Direct action felt like a necessary corrective. “Our laws were being flouted,” says Yamin. “Laws that I helped put in place were being totally ignored.” She attended a number of XR direct actions. “I tried being arrested a few times and failed,” she jokes. “I thought: ‘I have to work harder at this being-arrested thing.’” Eventually, her wish was granted: Yamin was arrested after gluing herself to the Shell headquarters as part of the April 2019 XR protests.

But it’s possible to make a difference in less dramatic ways. “It was amazing,” says 38-year-old Dave Fuller, from London, of his experience cooking for the anti-fracking protesters at the Preston New Road site near Blackpool. “When people are doing frontline work, all they want at the end of the day is a hot meal. I went up worrying that people would feel like I wasn’t fulfilling my part, but everyone was thankful someone was willing to turn up with hot food on a cold day.” He now works for Repowering, an initiative bringing affordable renewable energy to local communities.

The law can also be a powerful tool. When Tessa Khan, a 37-year-old lawyer from London, heard about a landmark case brought by 900 Dutch citizens against their government for failing to uphold its climate commitments, she phoned the lawyers working on it. “I thought they were amazing,” says Khan. She went on to cofound the Climate Litigation Network, which helps citizens around the world to sue their governments on climate-crisis-related issues.

“The gap between what the governments are supposed to be doing to stop global warming and what they are actually doing is growing by the day,” says Khan. Her team of four lawyers is supporting activists in Ireland who are bringing a case against the government to demand more aggressive action on the climate crisis. “We need to hold governments accountable for the promises they are making,” says Khan. “In our view, it’s unlawful for them to be as deeply negligent as they are.”

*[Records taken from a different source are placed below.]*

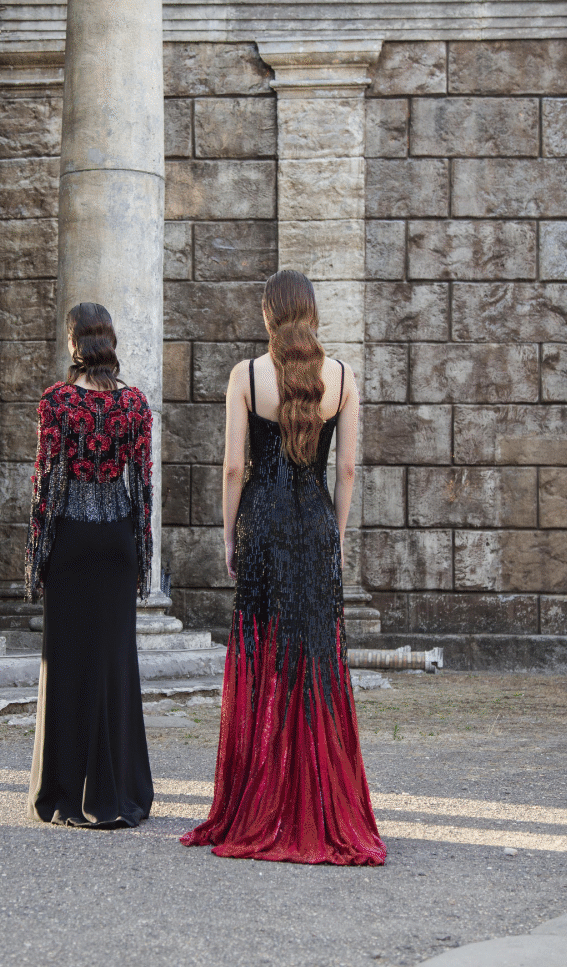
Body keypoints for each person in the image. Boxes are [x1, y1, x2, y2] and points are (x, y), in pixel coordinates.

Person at [181, 270, 386, 866]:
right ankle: (317, 805)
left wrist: (228, 534)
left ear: (268, 315)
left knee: (263, 657)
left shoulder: (246, 376)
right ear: (312, 312)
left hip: (262, 526)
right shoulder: (342, 378)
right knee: (315, 657)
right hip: (315, 524)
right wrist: (335, 535)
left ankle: (260, 801)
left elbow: (232, 468)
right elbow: (346, 471)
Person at [24, 302, 155, 828]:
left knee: (67, 663)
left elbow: (46, 481)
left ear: (75, 342)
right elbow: (142, 487)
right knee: (114, 665)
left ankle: (63, 789)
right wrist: (142, 554)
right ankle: (119, 789)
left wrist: (37, 553)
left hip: (72, 541)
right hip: (117, 542)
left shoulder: (56, 401)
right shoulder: (135, 404)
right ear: (111, 342)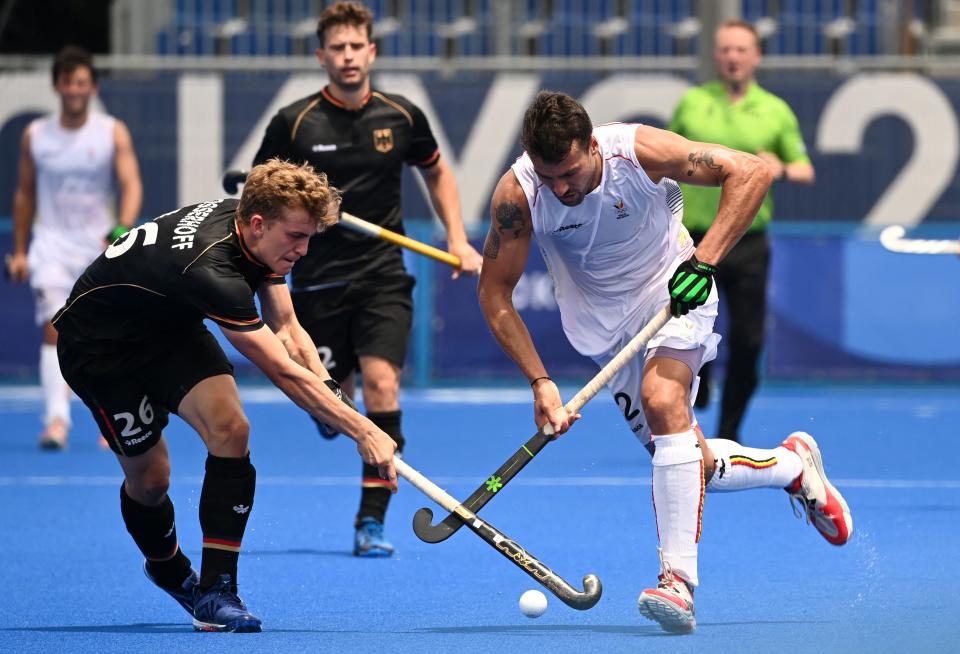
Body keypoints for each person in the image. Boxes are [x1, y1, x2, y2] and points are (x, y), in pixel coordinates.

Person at [478, 91, 851, 634]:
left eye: (570, 172)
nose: (562, 188)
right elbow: (495, 296)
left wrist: (705, 260)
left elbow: (751, 172)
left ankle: (677, 582)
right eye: (548, 175)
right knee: (690, 465)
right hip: (607, 333)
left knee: (662, 400)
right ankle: (793, 466)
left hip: (674, 290)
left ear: (590, 145)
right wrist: (540, 382)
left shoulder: (637, 151)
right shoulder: (519, 194)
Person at [51, 159, 399, 632]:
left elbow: (291, 333)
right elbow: (280, 368)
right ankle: (169, 570)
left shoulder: (261, 232)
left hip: (169, 329)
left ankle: (217, 591)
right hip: (100, 349)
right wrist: (363, 430)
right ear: (258, 225)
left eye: (309, 236)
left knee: (232, 428)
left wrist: (336, 400)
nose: (304, 249)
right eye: (297, 237)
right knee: (151, 480)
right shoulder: (211, 269)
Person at [252, 1, 483, 557]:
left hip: (382, 276)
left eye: (357, 46)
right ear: (321, 55)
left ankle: (371, 520)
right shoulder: (295, 121)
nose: (348, 56)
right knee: (334, 401)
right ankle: (332, 403)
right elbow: (257, 187)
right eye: (337, 48)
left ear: (371, 51)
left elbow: (436, 170)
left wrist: (455, 237)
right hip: (316, 282)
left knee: (383, 386)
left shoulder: (400, 115)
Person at [668, 19, 815, 442]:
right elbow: (666, 156)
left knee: (749, 343)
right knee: (686, 330)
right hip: (692, 240)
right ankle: (697, 400)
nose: (733, 57)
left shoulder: (775, 110)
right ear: (717, 56)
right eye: (726, 49)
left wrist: (780, 166)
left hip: (747, 242)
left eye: (741, 50)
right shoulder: (693, 103)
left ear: (756, 57)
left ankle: (730, 434)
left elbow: (805, 169)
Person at [6, 45, 143, 450]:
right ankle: (56, 422)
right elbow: (24, 194)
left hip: (99, 245)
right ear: (57, 87)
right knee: (54, 330)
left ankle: (112, 420)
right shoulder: (36, 135)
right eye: (67, 83)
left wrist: (123, 226)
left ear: (92, 87)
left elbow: (131, 182)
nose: (74, 90)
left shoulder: (111, 130)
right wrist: (19, 250)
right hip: (50, 245)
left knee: (104, 335)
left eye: (81, 83)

All the activists I speak to are passionate about amplifying the voices of BAME people. “A big part of what I do is pushing for voices from the global south to be included in the climate change discussion,” says Doshi. They run workshops on climate colonialism and speak at events for youth leadership.

“We need more black, brown and working-class voices to be heard,” agrees Adetero. “They don’t really get the opportunity to have their voices heard that white people do.”

These are challenging times. “I am depressed about things,” says Doshi. “I see Trump pulling out of the Paris accord, the Trans Mountain pipeline in Canada, Bolsonaro taking away indigenous lands in Brazil.” But in spite of everything, there is also hope. “I feel like we have no choice but to be optimistic,” says Ibrahim. “The climate movement is massively growing. We’re reaching new people. The narrative is changing. We have to keep fighting against all odds.”